**ZU UNTERSUCHENDER TEXT:**
**********

Kurt Kromm (60) aus den USA bekam von seinem Vorgesetzten im Ford-Werk in Louisville eine unglaubliche Nachricht: "Wir kündigen Ihnen. Sie haben ein Video, auf dem Sie einen Keks stehlen." Der Preis des Gebäcks: 1,95 Dollar, umgerechnet rund 1,70 Euro.
Der langjährige Mitarbeiter bestritt den Vorwurf vehement. Er habe an einem zweiten Terminal bezahlt, nachdem das erste den Kauf nicht verarbeitet hatte. Doch Ford wollte davon zunächst nichts wissen.
Wie "Chip" unter Berufung auf das US-Portal "Shifting Gears" berichtet, wurde Kromm aus dem Werk begleitet und musste Unterlagen zu seiner Entlastung vorlegen. Ford verlangte sogar notariell beglaubigte Nachweise.
Kromms Bilanz des Vorgangs fiel deutlich aus: "Erst nennt man mich einen Dieb, und dann einen Lügner, weil ich sage, dass ich nichts gestohlen habe. Die waren sich so sicher, dass ich gestohlen hatte. Und dann schaue ich mir meinen Kontoauszug an, und die 1,95 Dollar sind verdammt noch mal drauf."

**********

**DEINE AUFGABE:** Welche Nachweise verlangte Ford laut dem Text über die Kündigung von Kurt Kromm?

**VORLIEGENDE ZEILEN:**
**********

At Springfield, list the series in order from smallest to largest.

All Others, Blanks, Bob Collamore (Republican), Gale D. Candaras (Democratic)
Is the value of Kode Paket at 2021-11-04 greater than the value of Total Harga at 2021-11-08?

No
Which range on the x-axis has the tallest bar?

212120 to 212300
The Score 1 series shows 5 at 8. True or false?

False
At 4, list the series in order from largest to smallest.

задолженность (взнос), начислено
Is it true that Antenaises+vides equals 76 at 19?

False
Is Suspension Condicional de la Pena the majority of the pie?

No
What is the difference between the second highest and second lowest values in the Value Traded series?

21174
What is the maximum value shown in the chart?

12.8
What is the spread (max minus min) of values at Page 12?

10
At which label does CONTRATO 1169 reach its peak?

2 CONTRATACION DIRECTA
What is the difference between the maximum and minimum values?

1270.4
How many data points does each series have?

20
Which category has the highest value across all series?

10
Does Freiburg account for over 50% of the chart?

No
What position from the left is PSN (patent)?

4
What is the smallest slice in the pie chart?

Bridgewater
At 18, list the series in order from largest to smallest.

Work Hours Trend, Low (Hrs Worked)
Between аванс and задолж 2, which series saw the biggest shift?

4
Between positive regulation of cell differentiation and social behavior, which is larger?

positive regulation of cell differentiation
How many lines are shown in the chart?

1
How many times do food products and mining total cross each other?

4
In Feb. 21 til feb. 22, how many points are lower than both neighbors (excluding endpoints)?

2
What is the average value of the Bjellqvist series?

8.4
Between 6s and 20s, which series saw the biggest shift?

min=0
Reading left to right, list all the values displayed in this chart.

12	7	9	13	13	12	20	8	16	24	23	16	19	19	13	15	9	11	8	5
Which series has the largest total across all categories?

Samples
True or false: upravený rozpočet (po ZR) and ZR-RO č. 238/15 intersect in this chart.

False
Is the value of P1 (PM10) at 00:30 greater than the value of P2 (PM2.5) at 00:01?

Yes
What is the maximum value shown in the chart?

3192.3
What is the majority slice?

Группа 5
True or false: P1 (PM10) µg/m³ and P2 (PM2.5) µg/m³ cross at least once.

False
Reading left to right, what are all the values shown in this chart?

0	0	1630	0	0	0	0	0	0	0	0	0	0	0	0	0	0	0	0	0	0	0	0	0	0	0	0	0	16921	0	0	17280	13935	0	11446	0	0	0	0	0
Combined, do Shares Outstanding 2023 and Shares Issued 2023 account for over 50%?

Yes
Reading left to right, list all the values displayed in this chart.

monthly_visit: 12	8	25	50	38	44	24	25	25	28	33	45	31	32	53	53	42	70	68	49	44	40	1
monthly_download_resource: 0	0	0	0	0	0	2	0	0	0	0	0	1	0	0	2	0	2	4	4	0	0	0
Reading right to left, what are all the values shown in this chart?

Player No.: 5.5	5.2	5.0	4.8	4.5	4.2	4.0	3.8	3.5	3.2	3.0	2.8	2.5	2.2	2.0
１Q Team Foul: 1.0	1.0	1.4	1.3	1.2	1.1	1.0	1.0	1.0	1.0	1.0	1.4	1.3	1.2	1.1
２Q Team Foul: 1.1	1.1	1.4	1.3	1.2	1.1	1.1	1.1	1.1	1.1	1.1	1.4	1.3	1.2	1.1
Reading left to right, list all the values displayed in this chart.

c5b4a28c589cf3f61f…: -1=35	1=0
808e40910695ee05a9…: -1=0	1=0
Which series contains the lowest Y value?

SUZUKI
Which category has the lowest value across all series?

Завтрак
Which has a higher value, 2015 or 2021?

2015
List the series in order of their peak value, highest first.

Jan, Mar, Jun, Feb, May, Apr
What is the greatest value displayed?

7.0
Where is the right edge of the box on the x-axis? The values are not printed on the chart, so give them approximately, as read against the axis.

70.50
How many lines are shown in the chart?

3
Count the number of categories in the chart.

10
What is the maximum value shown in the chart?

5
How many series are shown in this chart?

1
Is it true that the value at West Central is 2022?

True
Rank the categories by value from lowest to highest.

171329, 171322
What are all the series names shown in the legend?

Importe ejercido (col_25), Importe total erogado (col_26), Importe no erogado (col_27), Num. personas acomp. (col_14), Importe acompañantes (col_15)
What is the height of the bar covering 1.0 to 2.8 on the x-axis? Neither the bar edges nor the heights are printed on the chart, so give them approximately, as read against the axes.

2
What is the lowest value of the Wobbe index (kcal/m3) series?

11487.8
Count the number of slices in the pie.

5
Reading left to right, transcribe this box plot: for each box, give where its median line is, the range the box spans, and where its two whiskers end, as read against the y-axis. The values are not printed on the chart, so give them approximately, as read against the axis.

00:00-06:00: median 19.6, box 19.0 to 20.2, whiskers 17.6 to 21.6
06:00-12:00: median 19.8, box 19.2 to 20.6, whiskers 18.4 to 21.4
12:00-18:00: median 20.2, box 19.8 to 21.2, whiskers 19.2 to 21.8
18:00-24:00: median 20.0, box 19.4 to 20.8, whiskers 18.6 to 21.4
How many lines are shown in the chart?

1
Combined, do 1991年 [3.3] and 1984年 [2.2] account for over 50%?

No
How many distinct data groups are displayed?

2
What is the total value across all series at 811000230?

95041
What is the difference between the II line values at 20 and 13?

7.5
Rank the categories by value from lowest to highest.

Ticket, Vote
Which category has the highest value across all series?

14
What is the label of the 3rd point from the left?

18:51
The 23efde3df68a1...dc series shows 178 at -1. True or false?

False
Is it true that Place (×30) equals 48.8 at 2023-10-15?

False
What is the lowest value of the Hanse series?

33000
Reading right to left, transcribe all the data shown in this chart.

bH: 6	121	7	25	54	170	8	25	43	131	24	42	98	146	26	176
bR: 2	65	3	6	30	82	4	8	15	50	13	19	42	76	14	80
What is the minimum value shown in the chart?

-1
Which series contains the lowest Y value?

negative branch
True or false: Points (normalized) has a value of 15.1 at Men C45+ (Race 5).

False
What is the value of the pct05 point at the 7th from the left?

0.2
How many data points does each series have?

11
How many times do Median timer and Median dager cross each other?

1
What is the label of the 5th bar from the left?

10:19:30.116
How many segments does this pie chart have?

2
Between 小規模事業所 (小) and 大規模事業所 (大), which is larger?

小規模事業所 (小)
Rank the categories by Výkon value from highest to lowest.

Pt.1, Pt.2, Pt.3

**********

**DEINE ANTWORT:** Ford verlangte notariell beglaubigte Nachweise.